Prove there is a linear transformation

49 Views Asked by At

I would like some advice with one problem.

Let $L$ be a linear space with $\dim(L)=n$. Let $K$ be some linear subspace of $L$. I need to prove there exists a linear transformation $l: L \rightarrow L$ such that $Im(l)=K$.

My shot:

let $B=\{b_1...b_n\}$ be a basis of $L$. let $K=\{k_1...k_s\}$ be a basis of $K$, $n>s$. we can replaces some vectors $b_1...b_s$ with $k_1...k_s$ and $Span \ B$ won't change. Than $Im(l)=Span\{l(k_1)...l(k_s), l(b_{s+1})...l(b_n)\}$ I have no idea if it's even right or what to do next. Any hints?

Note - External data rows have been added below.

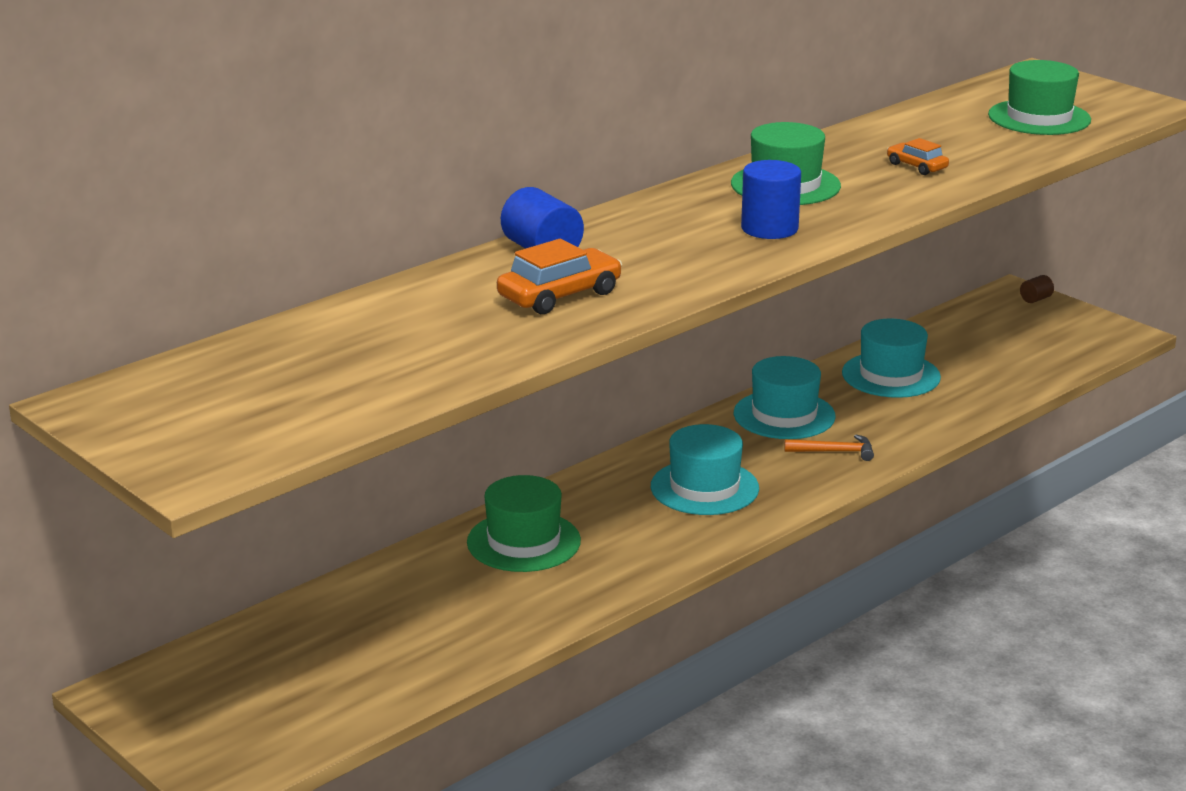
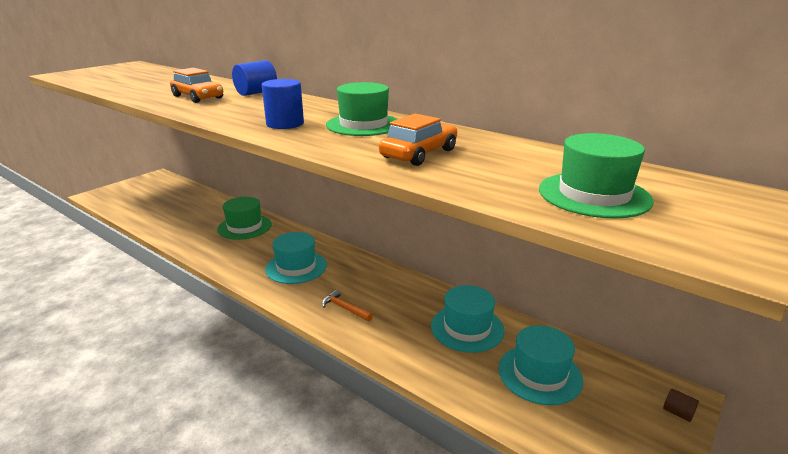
camera: 80 degrees right, 0 degrees up
turquoise hat [734,356,836,439] -> turquoise hat moved to [498,325,583,405]
orange hammer [784,435,874,461] -> orange hammer turned 135 degrees clockwise [322,289,373,321]
orange car [887,138,949,175] -> orange car [379,114,457,166], size x1.72

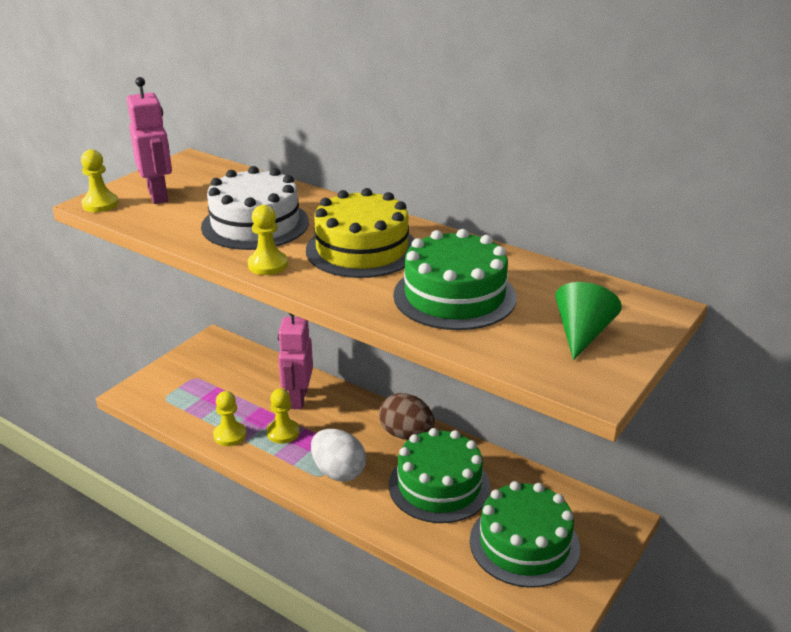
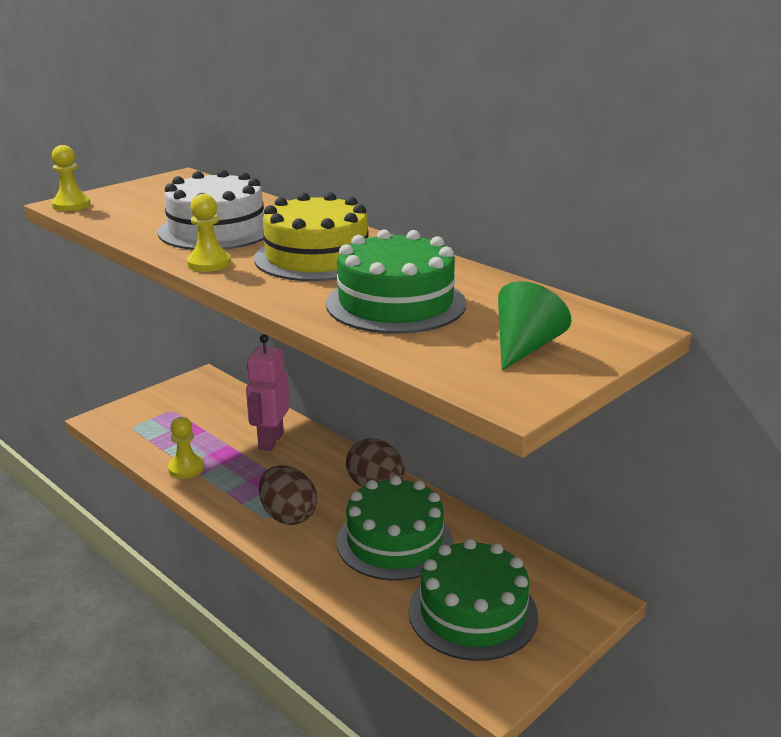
camera: 10 degrees right, 5 degrees down
pink robot [127,77,172,204] -> none
yellow pawn [267,389,300,444] -> none
white egg [311,429,366,482] -> brown egg [259,466,317,525]

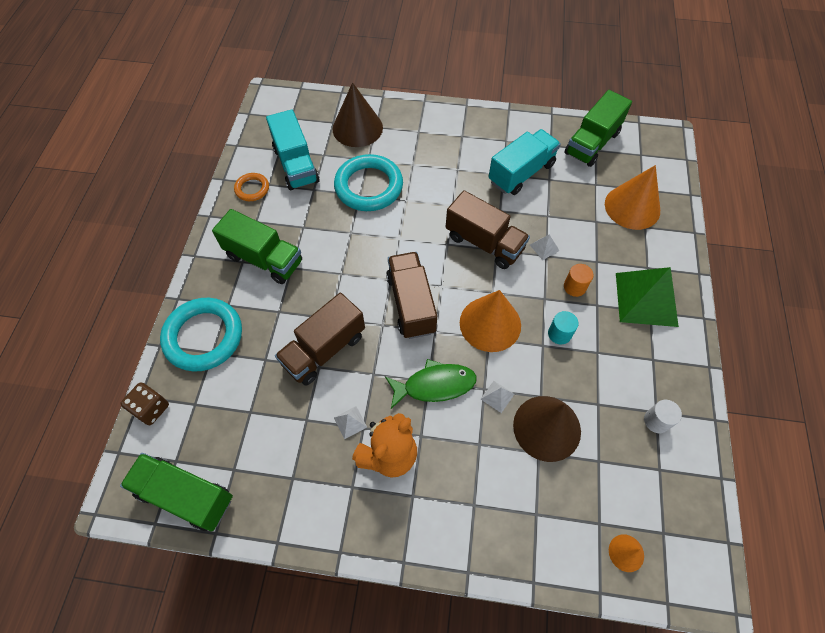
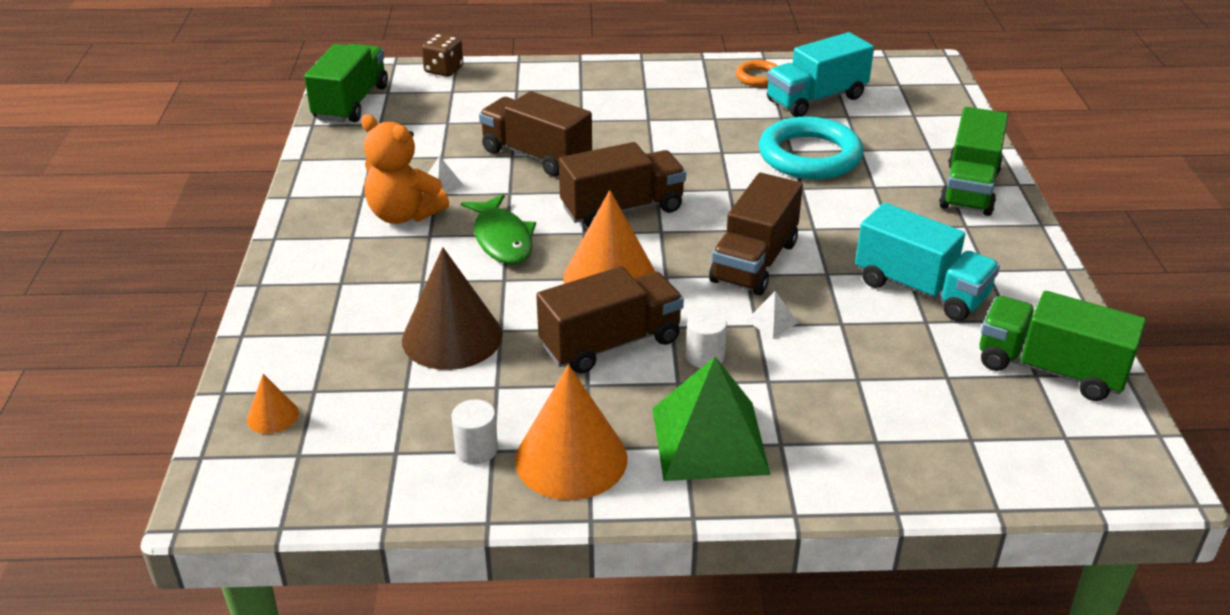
camera: 80 degrees right, 25 degrees down
turquoise ring [160,298,242,371] -> none
green truck [212,209,302,284] -> green truck moved to [939,107,1008,216]
brown cone [332,82,383,147] -> none
white pyramid [481,381,514,413] -> none
turquoise cylinder [548,311,579,345] -> brown truck [536,266,684,374]
orange cylinder [564,264,593,297] -> white cylinder [686,310,727,368]
orange cone [605,165,660,230] -> orange cone moved to [515,364,628,500]

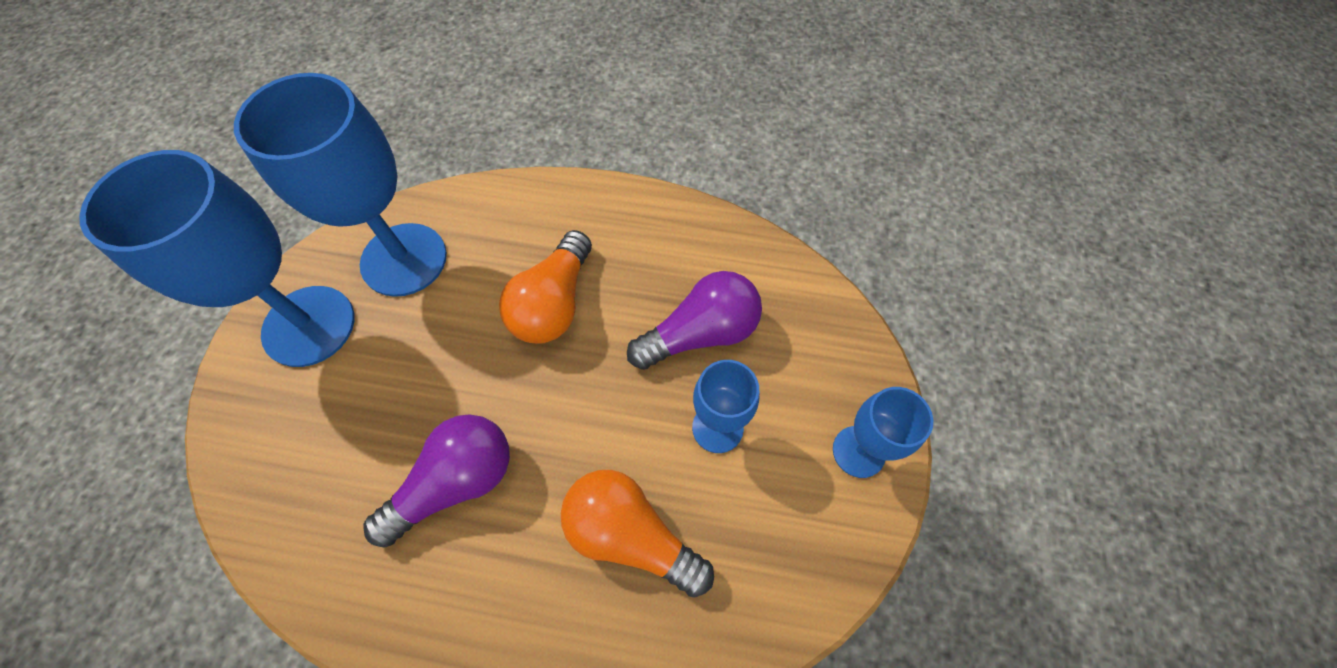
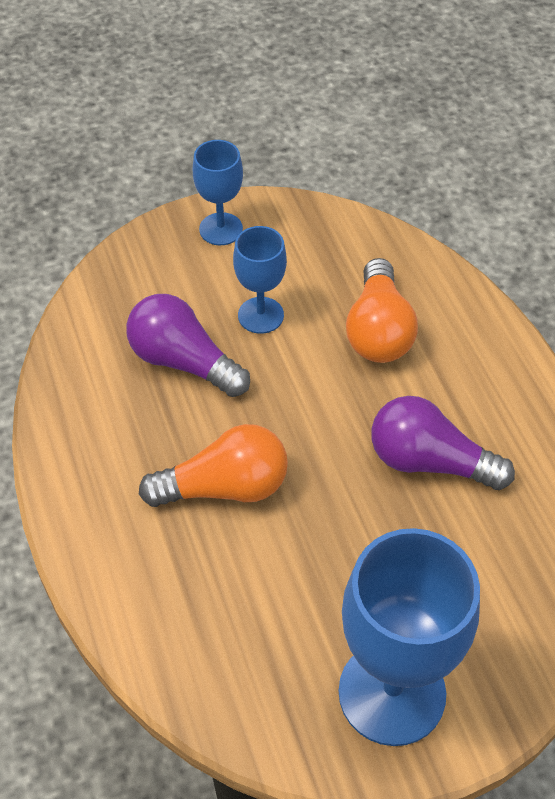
camera: 120 degrees left, 10 degrees down
blue goblet [234,73,447,297] -> none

Thank you

2

There are 2 best solutions below

3
On BEST ANSWER

Hint: You can use any ${\underline{\mbox{onto}}}$ mapping of $\{b_1,\dots,b_n\}$ to $\{k_1,\dots,k_s\}$. This will determine a linear transformation $L$ with the properties you need.

0
On

Define $l:L \to L$ by $$l(x) = x \text{ for } x \in K$$ $$l(x) = 0 \text{ for }x \in L \setminus K$$

Obviously $l$ is linear on $K$ and on $L \setminus K$. It remains to define $l$ on $K + (L \setminus K)$ and it is just by the linearity.